Barack Obama Posts Response To Derek Chauvin Ruling On Twitter – “True Justice Requires A lot Extra”

Roommate, our eternal President Barack Obama, used social media to post his reaction to news that Derek Chauvin was found guilty on all three counts for which he was charged. Former President Obama admitted on Twitter that while the jury did the right thing, there is still work to be done to make real change happen.

Barack Obama tweeted a shorter message regarding Derek Chauvin’s verdict, followed by a photo of his full testimony with Ms. Michelle Obama:

“Today a jury did the right thing. But true justice requires much more. Michelle and I send our prayers to the Floyd family, and we face those who work to guarantee every American the full measure of justice denied George and so many others. “

This statement was followed by a longer statement from the Obamas that read:

“True justice requires that we accept the fact that black Americans are treated differently every day. We must recognize that millions of our friends, family members and fellow citizens live in fear that their next encounter with law enforcement will be their last. And it requires us to do the sometimes ungrateful, often difficult, but always necessary work to make the America we know more like the America we believe in.

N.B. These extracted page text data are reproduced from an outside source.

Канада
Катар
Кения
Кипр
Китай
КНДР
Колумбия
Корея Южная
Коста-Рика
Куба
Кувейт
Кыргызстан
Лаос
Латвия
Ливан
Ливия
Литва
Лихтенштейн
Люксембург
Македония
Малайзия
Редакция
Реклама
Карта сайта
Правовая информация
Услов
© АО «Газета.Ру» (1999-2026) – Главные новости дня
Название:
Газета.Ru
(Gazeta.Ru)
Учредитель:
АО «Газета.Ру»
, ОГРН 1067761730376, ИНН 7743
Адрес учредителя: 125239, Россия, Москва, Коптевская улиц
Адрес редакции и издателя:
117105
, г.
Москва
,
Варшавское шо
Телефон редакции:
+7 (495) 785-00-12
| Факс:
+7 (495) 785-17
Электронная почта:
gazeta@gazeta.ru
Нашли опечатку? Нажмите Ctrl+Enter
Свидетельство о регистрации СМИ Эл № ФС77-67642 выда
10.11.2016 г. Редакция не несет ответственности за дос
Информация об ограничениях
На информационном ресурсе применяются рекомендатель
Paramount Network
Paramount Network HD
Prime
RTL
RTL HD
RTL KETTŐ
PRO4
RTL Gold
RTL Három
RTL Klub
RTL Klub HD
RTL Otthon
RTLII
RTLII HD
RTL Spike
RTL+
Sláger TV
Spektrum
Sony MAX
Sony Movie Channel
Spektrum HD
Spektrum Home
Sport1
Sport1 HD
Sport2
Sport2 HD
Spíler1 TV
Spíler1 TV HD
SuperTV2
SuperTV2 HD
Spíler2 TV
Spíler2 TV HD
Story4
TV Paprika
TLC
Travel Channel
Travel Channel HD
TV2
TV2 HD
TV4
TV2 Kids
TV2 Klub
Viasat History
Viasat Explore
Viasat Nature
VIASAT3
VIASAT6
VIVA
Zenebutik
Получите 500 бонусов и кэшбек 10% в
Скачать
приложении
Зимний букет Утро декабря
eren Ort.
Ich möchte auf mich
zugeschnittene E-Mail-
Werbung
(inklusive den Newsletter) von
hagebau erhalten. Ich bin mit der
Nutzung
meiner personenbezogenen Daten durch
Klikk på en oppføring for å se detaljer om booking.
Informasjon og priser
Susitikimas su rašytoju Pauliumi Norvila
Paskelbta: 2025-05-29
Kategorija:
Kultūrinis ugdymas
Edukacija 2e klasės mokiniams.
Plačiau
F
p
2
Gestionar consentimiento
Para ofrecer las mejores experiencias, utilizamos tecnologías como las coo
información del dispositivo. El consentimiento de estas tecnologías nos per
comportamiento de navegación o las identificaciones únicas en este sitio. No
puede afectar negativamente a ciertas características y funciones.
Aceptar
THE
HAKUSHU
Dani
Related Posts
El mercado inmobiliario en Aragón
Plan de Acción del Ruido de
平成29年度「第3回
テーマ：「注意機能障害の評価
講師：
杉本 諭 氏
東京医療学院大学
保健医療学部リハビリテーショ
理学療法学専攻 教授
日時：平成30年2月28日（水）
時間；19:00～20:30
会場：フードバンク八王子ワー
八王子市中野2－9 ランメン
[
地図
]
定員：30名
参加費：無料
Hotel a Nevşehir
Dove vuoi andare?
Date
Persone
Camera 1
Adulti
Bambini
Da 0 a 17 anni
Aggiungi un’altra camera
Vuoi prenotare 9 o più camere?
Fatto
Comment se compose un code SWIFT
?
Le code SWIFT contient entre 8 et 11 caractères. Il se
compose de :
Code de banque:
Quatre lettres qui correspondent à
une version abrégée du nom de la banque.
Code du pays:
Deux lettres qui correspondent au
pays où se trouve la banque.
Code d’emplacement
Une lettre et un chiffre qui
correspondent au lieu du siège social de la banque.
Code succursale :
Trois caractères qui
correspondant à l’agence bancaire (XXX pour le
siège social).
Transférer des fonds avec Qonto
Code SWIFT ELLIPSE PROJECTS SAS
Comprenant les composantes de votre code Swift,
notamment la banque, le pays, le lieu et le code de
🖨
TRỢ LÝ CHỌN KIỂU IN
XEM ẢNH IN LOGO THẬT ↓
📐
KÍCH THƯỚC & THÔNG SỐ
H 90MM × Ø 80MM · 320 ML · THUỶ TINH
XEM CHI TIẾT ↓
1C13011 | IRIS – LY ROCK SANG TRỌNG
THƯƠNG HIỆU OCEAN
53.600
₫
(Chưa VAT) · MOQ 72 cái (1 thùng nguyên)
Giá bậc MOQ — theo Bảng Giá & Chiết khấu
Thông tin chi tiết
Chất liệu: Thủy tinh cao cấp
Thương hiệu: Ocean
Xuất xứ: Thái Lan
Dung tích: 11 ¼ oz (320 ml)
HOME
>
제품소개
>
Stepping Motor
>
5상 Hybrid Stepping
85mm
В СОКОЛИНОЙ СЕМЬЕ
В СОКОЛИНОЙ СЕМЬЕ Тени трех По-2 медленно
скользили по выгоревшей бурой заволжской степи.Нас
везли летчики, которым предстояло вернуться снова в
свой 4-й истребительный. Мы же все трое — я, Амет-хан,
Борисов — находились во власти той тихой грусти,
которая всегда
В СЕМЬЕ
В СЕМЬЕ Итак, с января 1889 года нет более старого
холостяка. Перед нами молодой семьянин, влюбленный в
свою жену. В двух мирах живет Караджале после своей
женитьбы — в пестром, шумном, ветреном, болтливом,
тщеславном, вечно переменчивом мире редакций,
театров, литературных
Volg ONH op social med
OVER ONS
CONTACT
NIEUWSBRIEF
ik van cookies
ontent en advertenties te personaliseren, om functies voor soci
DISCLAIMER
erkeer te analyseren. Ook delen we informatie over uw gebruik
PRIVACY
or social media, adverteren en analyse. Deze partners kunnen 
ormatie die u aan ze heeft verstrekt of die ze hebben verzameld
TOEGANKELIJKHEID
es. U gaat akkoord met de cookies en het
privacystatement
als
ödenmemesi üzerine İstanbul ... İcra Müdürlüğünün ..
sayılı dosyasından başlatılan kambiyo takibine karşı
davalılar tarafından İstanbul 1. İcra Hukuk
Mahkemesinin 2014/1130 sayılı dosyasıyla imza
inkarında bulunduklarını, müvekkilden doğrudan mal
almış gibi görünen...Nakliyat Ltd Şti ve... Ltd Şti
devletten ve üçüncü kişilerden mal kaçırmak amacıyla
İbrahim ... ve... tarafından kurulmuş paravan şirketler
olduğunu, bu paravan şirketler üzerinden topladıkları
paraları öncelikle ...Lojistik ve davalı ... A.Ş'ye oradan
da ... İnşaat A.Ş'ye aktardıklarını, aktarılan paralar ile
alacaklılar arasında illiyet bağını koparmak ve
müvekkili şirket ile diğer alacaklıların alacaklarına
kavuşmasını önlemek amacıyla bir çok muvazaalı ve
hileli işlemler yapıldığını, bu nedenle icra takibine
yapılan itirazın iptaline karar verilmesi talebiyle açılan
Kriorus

Today’s judgment was a necessary step on the way to progress, but by no means sufficient, ”the Obamas continued. “We cannot rest. We need to carry out the concrete reforms that will reduce and ultimately eliminate racial prejudice in our criminal justice system. We must redouble our efforts to expand economic opportunities for the long-marginalized communities. “

As we previously reported, Derek Chauvin was found guilty of all three counts: second degree murder, third degree murder, and second degree manslaughter. The jury only paused for 10 hours before returning with a unanimous verdict.

Chauvin was sent to jail immediately after Judge Cahill revoked his bail. He will remain in detention for the next eight weeks while awaiting sentencing.